--- Quoted passage ---

[Xmca-l] Re: Appeal for help

Glassman, Michael glassman.13@osu.edu
Fri Jul 8 07:00:10 PDT 2016


The BBC seems somewhat an ironic source for ethics - especially with everything that is happening in Britain right now what withthe Chitcotte report (sp?) and the Brexit, where BBC played no small part.

But I thought habit was actually the nub of the current debate on ethics - especially virtues ethicists vs. the communitarians.  Didn't McIntyre argue in AFTER VIRTUE that virtue ethicists had destroyed the role of ethics by focusing on it as a deontological enterprise (that damn Kant again).  That perhaps we were better off taking our ethics from habit because it gave us a social base. Something we could follow with true cause, something to trust in rather than something to aspire to - a branch of what Annalisa refers to as normative ethics.  I guess McIntyre does not consider himself a communitarian but he makes an argument.

We are going through an intense crisis in ethics here is the United States that just got raised four or five notches last night.  I fear the role that proclamations of virtue will play in the days of head, yet I can't think of any other road out of this dark time.

--- Given records ---

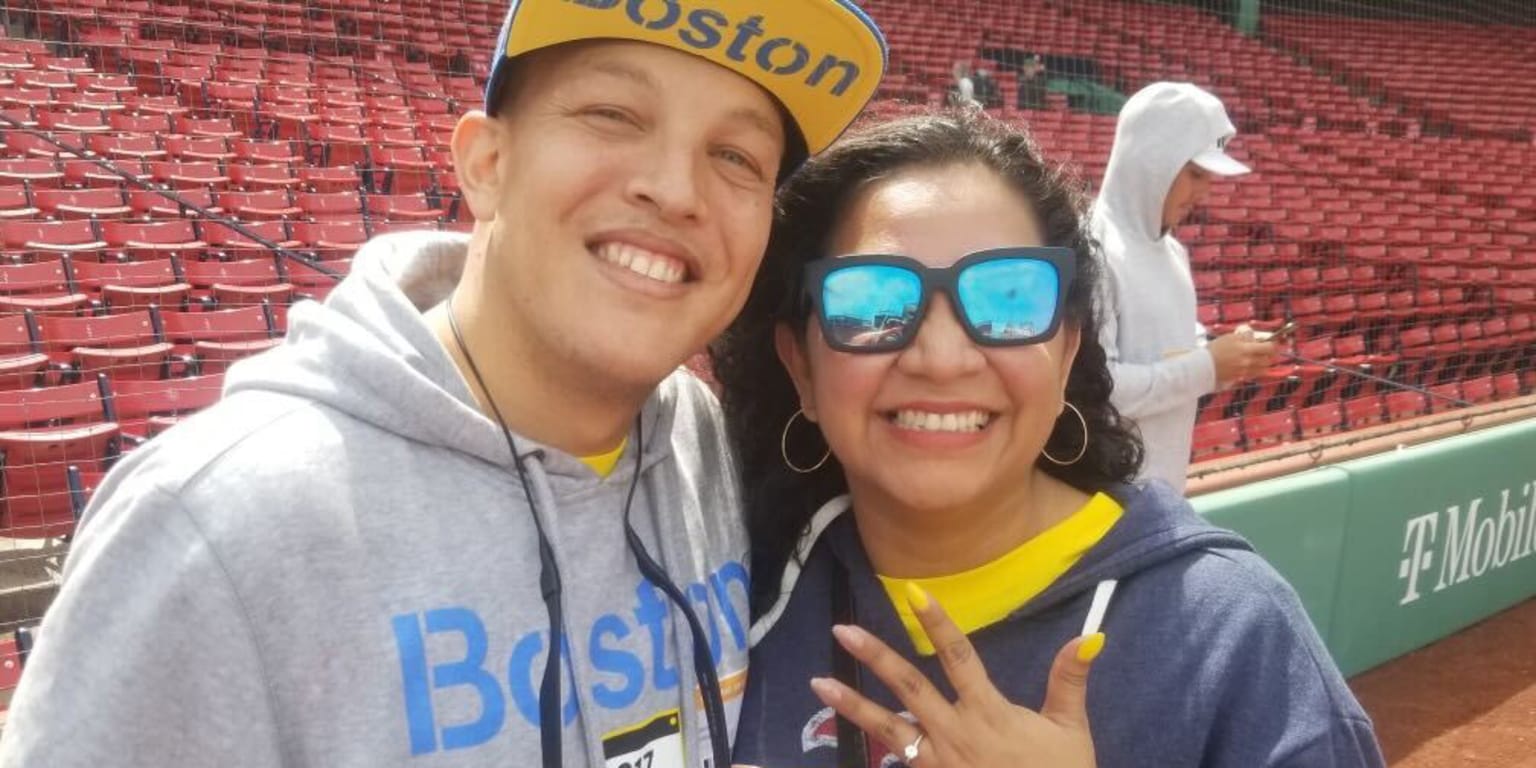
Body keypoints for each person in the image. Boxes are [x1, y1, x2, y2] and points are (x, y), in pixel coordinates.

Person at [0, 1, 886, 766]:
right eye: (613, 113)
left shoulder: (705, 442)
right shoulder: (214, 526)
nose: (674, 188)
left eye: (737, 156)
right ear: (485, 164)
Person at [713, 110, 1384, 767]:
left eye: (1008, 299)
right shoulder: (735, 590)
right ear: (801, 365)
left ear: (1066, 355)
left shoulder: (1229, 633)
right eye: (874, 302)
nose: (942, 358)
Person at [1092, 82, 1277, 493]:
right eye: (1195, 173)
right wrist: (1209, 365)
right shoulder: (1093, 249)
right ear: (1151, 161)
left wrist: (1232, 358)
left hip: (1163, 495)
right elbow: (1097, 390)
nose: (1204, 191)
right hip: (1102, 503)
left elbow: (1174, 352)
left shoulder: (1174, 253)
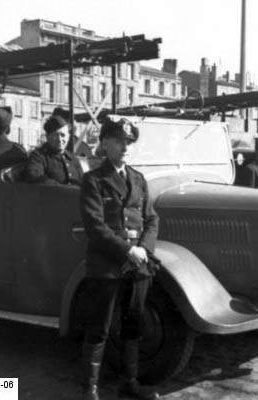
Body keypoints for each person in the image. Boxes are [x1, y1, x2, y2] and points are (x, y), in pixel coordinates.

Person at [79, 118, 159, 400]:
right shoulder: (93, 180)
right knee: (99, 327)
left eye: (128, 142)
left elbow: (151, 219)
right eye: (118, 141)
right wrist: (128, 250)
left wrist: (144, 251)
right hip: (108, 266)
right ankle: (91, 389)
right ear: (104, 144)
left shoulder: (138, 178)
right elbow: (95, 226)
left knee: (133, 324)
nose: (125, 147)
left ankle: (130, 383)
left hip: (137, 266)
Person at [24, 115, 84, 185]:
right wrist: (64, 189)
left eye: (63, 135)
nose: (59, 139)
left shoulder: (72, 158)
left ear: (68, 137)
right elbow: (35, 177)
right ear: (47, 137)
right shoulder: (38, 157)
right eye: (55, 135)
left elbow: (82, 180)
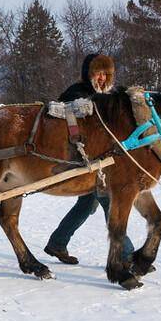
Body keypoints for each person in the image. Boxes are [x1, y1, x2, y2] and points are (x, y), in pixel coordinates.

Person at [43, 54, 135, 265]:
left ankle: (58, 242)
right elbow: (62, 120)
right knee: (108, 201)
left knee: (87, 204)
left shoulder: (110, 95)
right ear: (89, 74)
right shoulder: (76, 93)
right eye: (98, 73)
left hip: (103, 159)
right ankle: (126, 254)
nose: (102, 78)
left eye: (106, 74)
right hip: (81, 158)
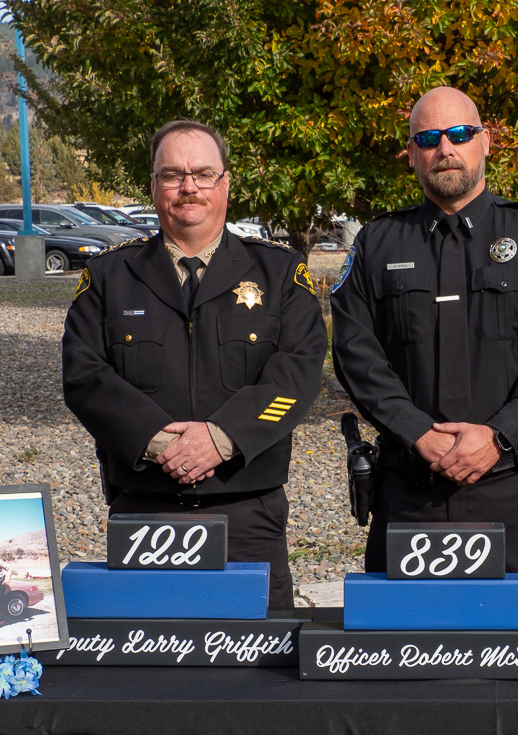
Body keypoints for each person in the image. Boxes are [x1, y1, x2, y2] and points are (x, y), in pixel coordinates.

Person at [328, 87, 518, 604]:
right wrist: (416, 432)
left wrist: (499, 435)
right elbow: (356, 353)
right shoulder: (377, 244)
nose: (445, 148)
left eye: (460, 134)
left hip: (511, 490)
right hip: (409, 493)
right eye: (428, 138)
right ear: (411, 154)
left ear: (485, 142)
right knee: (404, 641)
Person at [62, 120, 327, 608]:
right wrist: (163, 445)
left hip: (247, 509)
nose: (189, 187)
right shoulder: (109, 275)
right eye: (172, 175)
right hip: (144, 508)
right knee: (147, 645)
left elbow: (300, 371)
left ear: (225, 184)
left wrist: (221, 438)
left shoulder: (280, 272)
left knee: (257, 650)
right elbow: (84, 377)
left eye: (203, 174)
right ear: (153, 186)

---
--- Given records ---

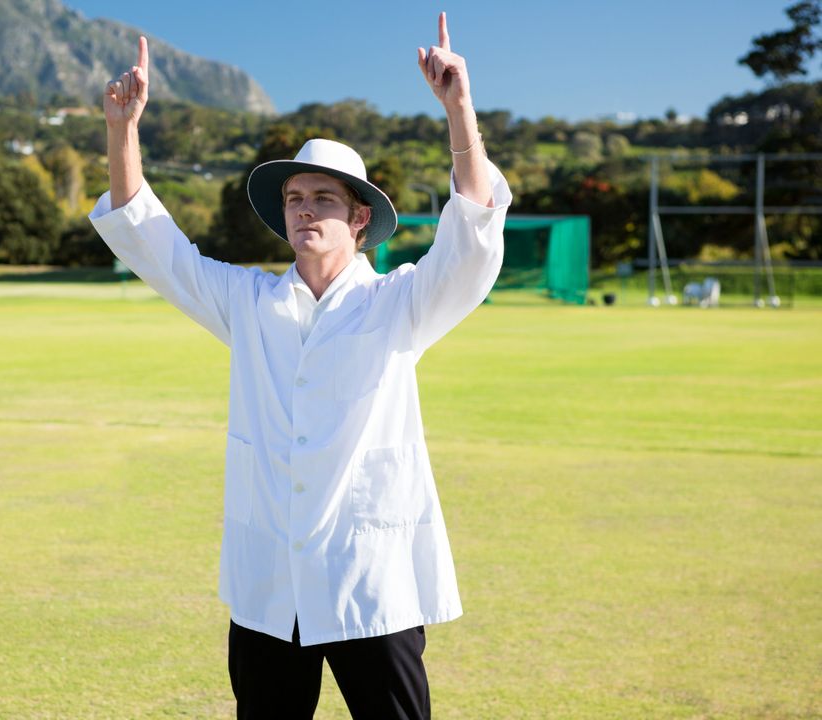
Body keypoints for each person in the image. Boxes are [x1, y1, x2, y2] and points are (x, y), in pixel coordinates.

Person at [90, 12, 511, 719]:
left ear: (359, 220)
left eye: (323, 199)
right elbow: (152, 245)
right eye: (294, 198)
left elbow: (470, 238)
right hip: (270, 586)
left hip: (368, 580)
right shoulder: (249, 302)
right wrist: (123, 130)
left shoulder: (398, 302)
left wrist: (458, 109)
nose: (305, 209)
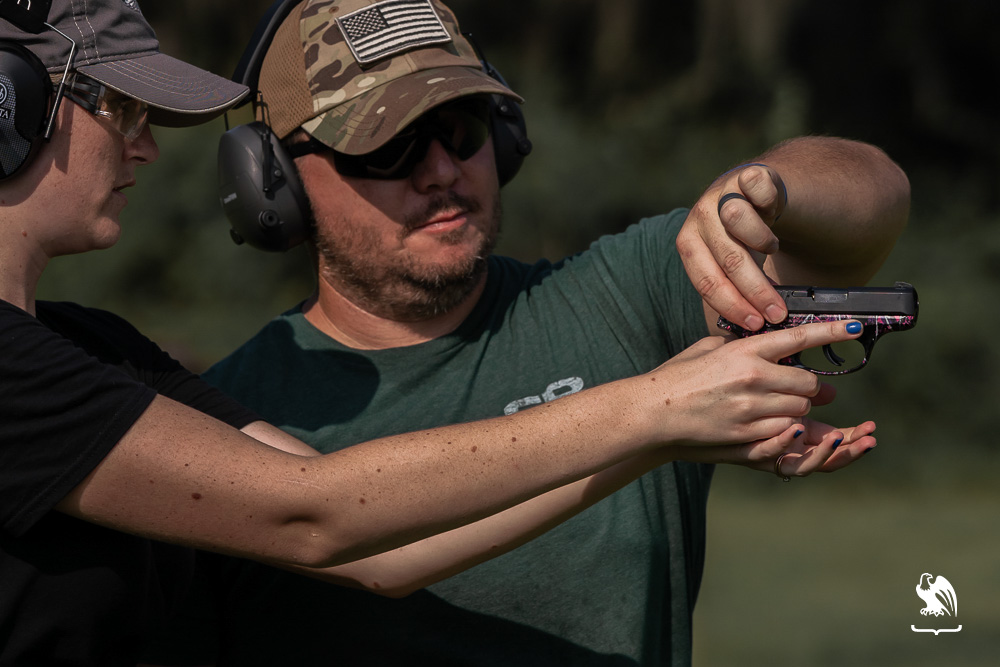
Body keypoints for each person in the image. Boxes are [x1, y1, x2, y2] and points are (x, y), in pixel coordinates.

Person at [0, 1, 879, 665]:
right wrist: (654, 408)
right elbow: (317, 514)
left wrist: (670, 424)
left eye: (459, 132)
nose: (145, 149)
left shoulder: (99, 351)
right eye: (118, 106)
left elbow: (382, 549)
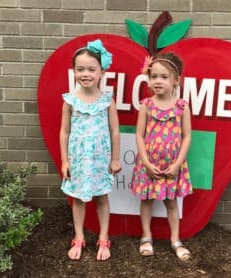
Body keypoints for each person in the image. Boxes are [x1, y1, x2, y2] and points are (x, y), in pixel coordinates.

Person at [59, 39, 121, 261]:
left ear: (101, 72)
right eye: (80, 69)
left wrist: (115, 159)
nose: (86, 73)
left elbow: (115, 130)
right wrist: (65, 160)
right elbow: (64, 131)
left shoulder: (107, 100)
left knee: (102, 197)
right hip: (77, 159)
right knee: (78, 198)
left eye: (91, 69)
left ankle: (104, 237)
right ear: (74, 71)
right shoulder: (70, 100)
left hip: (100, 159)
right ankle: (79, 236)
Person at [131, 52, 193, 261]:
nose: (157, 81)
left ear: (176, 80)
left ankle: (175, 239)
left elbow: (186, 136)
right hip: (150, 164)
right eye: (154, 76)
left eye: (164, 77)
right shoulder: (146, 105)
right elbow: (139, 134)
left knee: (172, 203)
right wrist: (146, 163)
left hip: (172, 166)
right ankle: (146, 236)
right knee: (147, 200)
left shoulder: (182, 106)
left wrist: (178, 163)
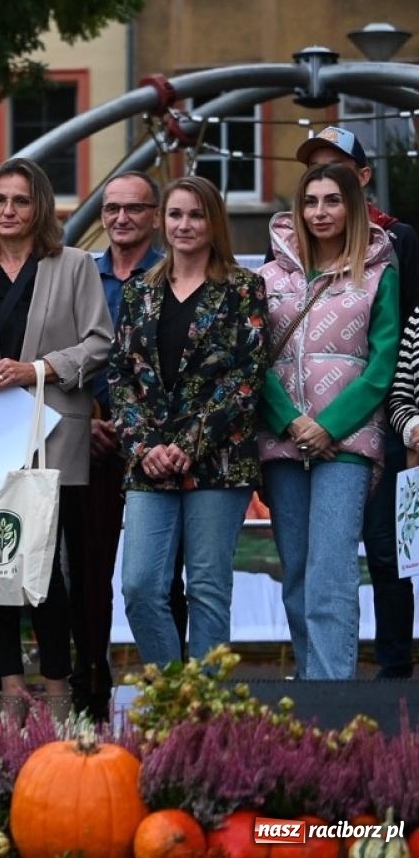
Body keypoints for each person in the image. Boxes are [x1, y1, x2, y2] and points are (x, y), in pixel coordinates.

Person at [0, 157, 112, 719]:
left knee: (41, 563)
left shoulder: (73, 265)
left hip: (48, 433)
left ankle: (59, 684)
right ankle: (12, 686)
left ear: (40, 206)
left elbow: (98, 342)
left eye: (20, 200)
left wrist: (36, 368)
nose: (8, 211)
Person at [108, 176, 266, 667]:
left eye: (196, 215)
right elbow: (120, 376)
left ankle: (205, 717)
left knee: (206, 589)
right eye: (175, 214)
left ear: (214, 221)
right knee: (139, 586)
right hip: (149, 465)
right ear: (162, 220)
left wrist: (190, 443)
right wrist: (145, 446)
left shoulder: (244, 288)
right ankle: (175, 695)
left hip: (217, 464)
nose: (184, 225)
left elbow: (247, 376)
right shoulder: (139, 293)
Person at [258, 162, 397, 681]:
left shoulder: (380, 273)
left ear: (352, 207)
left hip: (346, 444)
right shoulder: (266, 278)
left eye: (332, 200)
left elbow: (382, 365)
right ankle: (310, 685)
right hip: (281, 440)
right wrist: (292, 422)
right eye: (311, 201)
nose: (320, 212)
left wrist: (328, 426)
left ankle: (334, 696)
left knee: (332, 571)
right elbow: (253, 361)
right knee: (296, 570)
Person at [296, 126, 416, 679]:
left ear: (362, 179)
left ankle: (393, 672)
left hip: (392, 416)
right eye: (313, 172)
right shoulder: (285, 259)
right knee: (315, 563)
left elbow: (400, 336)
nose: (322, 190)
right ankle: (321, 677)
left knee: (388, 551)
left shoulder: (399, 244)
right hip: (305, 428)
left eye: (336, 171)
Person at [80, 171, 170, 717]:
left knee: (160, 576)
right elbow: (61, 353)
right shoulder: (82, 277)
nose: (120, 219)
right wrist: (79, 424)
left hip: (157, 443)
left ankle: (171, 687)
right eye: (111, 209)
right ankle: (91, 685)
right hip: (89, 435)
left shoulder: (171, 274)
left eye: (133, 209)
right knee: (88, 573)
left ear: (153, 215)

---
--- Given records ---

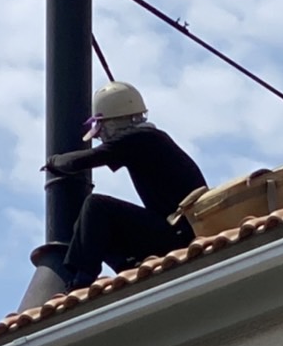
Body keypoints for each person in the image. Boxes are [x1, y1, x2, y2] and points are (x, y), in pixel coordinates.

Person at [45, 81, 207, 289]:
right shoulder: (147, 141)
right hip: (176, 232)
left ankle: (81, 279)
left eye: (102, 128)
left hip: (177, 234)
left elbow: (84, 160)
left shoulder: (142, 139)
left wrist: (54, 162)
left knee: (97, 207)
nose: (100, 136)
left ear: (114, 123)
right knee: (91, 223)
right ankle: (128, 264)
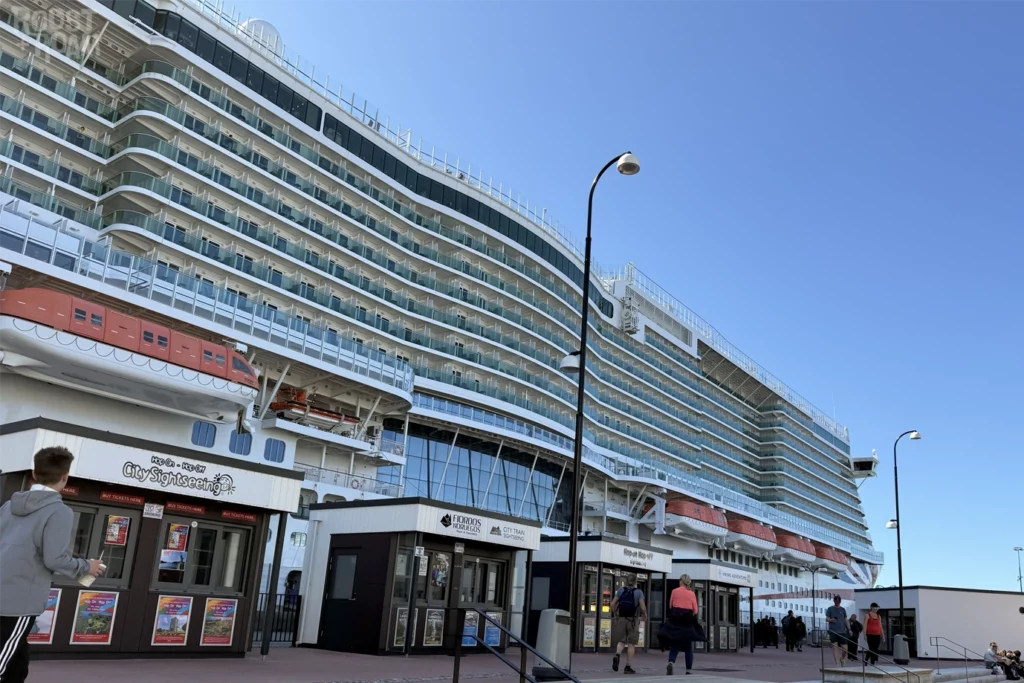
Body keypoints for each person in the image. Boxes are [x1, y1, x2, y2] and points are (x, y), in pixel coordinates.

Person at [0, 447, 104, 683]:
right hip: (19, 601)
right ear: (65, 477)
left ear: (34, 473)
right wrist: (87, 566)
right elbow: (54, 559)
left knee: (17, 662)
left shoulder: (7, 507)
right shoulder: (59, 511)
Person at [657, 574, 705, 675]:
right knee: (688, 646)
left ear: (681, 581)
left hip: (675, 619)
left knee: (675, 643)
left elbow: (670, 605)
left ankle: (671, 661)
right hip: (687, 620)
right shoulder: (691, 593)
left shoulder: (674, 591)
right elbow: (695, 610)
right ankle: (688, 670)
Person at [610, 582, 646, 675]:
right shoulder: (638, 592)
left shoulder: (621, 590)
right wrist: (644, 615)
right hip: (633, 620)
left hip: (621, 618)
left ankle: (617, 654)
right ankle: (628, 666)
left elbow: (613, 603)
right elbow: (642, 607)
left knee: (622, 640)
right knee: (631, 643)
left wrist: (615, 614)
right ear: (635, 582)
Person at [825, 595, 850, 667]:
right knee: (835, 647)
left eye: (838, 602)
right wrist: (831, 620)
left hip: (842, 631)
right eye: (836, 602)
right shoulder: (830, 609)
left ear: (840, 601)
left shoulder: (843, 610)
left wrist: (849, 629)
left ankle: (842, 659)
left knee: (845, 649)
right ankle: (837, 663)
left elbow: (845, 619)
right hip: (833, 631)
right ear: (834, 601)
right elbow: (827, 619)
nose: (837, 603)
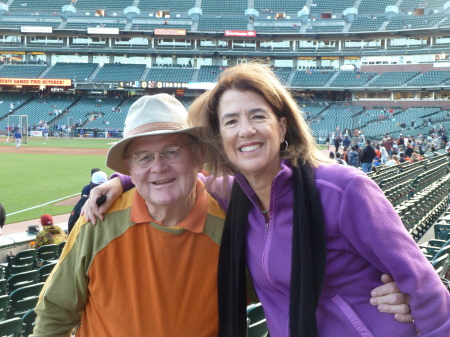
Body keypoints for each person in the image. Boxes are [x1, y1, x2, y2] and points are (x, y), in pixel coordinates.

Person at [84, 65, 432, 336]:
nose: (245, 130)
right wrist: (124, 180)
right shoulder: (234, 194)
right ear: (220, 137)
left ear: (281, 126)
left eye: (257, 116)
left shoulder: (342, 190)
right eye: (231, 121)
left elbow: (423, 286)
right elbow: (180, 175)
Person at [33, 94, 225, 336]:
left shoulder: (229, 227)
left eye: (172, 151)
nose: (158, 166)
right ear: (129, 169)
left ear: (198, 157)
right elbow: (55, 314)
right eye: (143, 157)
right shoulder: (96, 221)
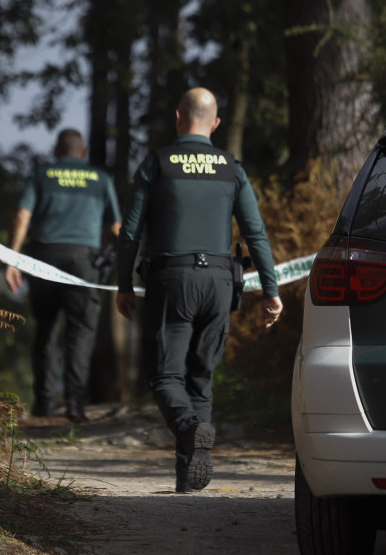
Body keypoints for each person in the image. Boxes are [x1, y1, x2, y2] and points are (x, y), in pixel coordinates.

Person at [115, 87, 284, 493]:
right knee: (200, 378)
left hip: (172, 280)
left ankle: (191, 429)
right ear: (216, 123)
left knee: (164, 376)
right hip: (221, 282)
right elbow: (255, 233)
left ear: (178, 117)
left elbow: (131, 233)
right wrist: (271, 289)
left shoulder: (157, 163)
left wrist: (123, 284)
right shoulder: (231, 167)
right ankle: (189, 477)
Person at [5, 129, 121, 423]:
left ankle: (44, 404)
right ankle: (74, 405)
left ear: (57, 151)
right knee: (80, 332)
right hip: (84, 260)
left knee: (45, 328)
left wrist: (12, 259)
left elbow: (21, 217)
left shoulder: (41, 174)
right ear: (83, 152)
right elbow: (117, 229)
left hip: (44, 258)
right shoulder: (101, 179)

---

Exercise prompt
Reproduce the stretch of the ethics post above from "But I thought" through "this dark time.".

Result of this task
But I thought habit was actually the nub of the current debate on ethics - especially virtues ethicists vs. the communitarians.  Didn't McIntyre argue in AFTER VIRTUE that virtue ethicists had destroyed the role of ethics by focusing on it as a deontological enterprise (that damn Kant again).  That perhaps we were better off taking our ethics from habit because it gave us a social base. Something we could follow with true cause, something to trust in rather than something to aspire to - a branch of what Annalisa refers to as normative ethics.  I guess McIntyre does not consider himself a communitarian but he makes an argument.

We are going through an intense crisis in ethics here is the United States that just got raised four or five notches last night.  I fear the role that proclamations of virtue will play in the days of head, yet I can't think of any other road out of this dark time.